Il y a un certain plaisir à ne pas s’être trompé au premier jugement porté sur le premier livre d’un inconnu ; maintenant que M. Gide est devenu, après maintes œuvres spirituelles, l’un des plus lumineux lévites de l’église, avec autour du front et dans les yeux toutes visibles les flammes de l’intelligence et de la grâce, les temps sont proches où d’audacieux révélateurs inventeront son génie, sonner, pour qu’il sorte et s’avance, la trompette de la première colonne. Il mérite la gloire, si aucun la mérita (la gloire est toujours injuste), puisqu’à l’originalité du talent le maître des esprits a voulu qu’en cet être singulier se joignît l’originalité de l’âme. C’est un don assez rare pour qu’on en parle.

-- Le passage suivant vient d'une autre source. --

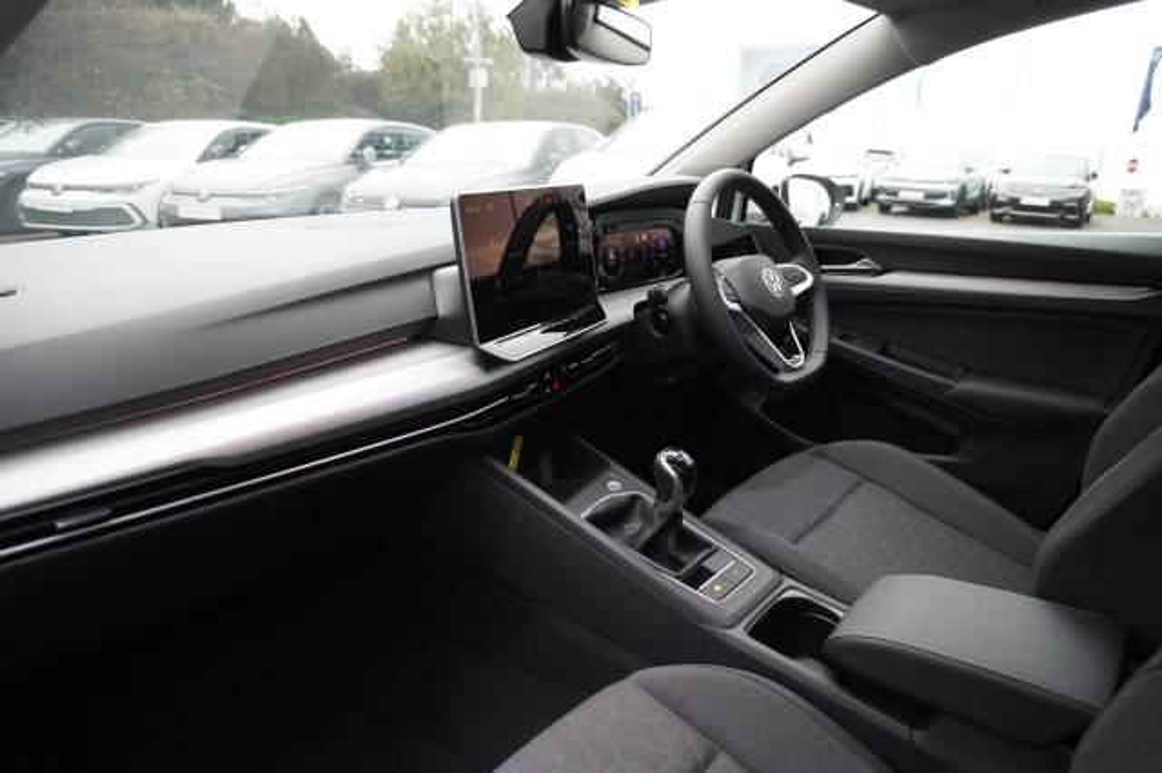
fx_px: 774
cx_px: 581
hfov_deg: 73.8
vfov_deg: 53.1
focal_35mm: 24
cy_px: 386
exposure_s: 1/160
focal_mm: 16
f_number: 3.5
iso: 5000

Le talent d’un écrivain n’est souvent que la faculté terrible de redire en phrases qui semblent belles les éternelles clameurs de la médiocre humanité ; des génies même, et gigantesques, comme Victor Hugo ou Adam de Saint-Victor furent destinés à proférer d’admirables musiques dont la grandeur est de recéler l’immense vacuité des déserts ; leur âme est pareille à l’âme informe et docile des sables et des foules ; ils aiment, ils songent, ils veulent les amours, les songes, les désirs de tous les hommes et de toutes les bêtes ; poètes, ils crient magnifiquement ce qui ne vaut pas la peine d’être pensé.

Le genre humain, sans doute, en son ensemble de ruche ou de colonie, n’est que parce que nous en sommes, prééminent au genre bison ou au genre martin-pêcheur ; ici et là c’est le triste automate ; mais la supériorité de l’homme est qu’il peut arriver à la conscience : un petit nombre y parvient. Acquérir la pleine conscience de soi, c’est se connaître tellement différent des autres qu’on ne sent plus avec les hommes que des contacts purement animaux : cependant entre âmes de ce degré, il y a une fraternité idéale basée sur les différences, — tandis que la fraternité sociale l’est sur les ressemblances.

Cette pleine conscience de soi-même peut s’appeler l’originalité de l’âme, — et tout cela n’est dit que pour signaler le groupe d’êtres rares auquel appartient M. André Gide.

Le malheur de ces êtres, quand ils se veulent réaliser, est qu’ils le font avec des gestes si singuliers que les hommes ont peur de les approcher ; ils doivent souvent faire évoluer leur vie de relation dans le cercle bref des fraternités idéales ; — ou, quand la foule veut bien admettre de telles âmes, c’est comme curiosités et pièces de musée. Leur gloire finalement est d’être aimés un peu de loin et compris presque, comme vus et lus des parchemins dans le coffre aux vitres scellées.

Mais tout cela est raconté dans Paludes, histoire, comme on sait, « des animaux vivant dans les cavernes ténébreuses et qui perdent la vue à force de ne pas s’en servir » ; c’est aussi, avec un charme plus familier que dans le Voyage d’Urien, un peu de l’histoire ingénue d’une âme très compliquée, très intellectuelle et très originale.